IHRE AUFGABE: Geben Sie aus dem unten stehenden Urteilsauszug zum Widerspruch des Betriebsrats per E-Mail den Abschnitt zwischen „Auszüge aus dem“ und „58.461 Euro beschäftigt.“ einschließlich beider Stellen wörtlich wieder.

DOKUMENTABSCHNITT:
_ _ _

Kündigung: Widerspruch des Betriebsrats nur mit E-Mail unwirksam

Gericht

ArbG Frankfurt a.M.


Art der Entscheidung

Urteil


Datum

16. 03. 2004


Aktenzeichen

4 Ga 43/04


Tatbestand


Auszüge aus dem Sachverhalt:

Die Parteien streiten im einstweiligen Verfügungsverfahren darüber, ob der antragstellende Arbeitgeber (im Folgenden Kläger) von der Weiterbeschäftigungspflicht gegenüber der Verfügungsbeklagten (im Folgenden: Beklagte) zu entbinden ist.

Die Beklagte ist seit dem 1.7.1983 zunächst bei der Rechtsvorgängerin der Klägerin und zuletzt bei der Klägerin als Beraterin Personalsysteme innerhalb der Geschäftsstelle Personalsysteme zu einer Jahresbruttovergütung i.H.v. zuletzt 58.461 Euro beschäftigt.

Mit Schreiben v. 3.12.2003, dem Betriebsrat am 8.12.2003 übergeben, hörte die Klägerin den bei ihr bestehenden Betriebsrat zur beabsichtigten ordentlichen Kündigung des mit der Beklagten bestehenden Arbeitsverhältnisses an ( ...). Mit E-Mail, gesendet am 12.12.2003, erklärte der Betriebsrat u.a. Folgendes:

"... Der Betriebsrat widerspricht der geplanten Kündigung von Frau ... gem. § 102 Abs. 3 Ziff. 3 und 5 BetrVG. ( ... )"

_ _ _

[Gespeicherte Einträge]
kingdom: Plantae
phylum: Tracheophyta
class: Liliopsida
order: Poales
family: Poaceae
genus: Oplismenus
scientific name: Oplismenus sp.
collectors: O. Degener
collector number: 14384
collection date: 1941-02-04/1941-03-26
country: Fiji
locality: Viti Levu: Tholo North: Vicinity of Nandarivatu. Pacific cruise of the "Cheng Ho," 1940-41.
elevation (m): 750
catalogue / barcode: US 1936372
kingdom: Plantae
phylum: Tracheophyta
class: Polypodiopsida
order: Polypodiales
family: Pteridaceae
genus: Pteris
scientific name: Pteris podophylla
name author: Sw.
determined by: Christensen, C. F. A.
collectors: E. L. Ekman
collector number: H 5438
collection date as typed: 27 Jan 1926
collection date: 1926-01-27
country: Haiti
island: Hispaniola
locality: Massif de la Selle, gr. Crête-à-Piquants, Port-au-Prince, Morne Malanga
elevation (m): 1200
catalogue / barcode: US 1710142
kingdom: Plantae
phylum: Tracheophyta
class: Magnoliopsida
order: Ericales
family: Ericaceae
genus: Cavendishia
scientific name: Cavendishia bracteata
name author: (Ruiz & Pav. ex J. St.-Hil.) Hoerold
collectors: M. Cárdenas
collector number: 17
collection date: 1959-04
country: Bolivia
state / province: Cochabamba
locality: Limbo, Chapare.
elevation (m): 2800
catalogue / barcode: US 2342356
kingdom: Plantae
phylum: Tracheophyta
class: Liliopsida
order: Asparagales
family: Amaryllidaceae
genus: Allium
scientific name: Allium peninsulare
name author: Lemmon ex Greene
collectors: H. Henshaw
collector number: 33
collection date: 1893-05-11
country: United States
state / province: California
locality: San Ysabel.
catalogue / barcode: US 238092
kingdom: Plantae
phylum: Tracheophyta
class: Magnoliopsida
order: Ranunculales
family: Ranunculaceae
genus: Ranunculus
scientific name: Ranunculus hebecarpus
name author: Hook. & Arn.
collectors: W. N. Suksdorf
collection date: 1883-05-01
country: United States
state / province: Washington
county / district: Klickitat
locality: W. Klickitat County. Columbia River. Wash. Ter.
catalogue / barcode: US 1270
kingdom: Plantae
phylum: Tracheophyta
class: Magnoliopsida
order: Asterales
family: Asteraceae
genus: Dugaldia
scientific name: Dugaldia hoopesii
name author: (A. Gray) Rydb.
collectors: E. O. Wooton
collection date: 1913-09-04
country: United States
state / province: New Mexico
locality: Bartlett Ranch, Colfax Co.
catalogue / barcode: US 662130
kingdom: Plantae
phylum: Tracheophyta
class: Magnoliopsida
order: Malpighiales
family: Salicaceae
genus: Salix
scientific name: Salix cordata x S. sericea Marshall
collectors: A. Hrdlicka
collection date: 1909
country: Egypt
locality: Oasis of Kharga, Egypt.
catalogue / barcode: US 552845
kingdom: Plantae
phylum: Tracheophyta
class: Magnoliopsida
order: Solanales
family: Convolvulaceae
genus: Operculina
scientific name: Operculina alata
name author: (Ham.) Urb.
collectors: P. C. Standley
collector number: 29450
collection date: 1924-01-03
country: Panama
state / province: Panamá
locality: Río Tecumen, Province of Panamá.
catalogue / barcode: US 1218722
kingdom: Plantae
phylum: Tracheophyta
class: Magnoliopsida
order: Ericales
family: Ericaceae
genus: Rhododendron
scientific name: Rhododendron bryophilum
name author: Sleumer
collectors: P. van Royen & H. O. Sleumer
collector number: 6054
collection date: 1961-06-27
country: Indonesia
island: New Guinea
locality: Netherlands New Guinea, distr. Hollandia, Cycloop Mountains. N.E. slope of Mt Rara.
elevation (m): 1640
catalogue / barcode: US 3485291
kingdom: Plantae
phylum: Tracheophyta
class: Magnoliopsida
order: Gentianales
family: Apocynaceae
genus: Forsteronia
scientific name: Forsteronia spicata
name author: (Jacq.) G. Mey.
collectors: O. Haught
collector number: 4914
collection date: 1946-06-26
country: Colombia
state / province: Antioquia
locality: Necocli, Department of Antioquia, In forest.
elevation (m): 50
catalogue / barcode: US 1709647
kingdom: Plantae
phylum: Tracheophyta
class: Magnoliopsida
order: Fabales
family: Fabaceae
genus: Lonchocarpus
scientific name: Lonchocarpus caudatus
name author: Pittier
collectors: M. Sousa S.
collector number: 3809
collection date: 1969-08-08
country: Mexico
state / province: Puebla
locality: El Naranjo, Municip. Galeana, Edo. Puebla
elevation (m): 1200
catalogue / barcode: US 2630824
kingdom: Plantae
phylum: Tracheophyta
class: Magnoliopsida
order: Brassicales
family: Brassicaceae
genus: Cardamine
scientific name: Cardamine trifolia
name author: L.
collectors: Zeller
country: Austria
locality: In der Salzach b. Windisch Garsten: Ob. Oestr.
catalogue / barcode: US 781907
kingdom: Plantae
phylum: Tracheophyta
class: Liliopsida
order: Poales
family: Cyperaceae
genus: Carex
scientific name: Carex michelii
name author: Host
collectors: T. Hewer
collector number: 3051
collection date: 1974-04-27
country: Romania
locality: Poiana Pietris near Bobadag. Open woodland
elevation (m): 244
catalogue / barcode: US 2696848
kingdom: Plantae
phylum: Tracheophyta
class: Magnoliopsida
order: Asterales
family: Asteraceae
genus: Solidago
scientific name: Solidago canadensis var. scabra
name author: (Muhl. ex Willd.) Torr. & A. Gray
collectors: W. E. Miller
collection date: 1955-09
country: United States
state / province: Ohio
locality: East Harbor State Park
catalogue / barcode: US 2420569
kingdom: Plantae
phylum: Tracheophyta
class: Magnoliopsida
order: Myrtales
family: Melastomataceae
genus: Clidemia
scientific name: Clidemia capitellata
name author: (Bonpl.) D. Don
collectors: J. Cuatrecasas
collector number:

_ _ _

ERGEBNIS DER AUFGABE:
Auszüge aus dem Sachverhalt:

Die Parteien streiten im einstweiligen Verfügungsverfahren darüber, ob der antragstellende Arbeitgeber (im Folgenden Kläger) von der Weiterbeschäftigungspflicht gegenüber der Verfügungsbeklagten (im Folgenden: Beklagte) zu entbinden ist.

Die Beklagte ist seit dem 1.7.1983 zunächst bei der Rechtsvorgängerin der Klägerin und zuletzt bei der Klägerin als Beraterin Personalsysteme innerhalb der Geschäftsstelle Personalsysteme zu einer Jahresbruttovergütung i.H.v. zuletzt 58.461 Euro beschäftigt.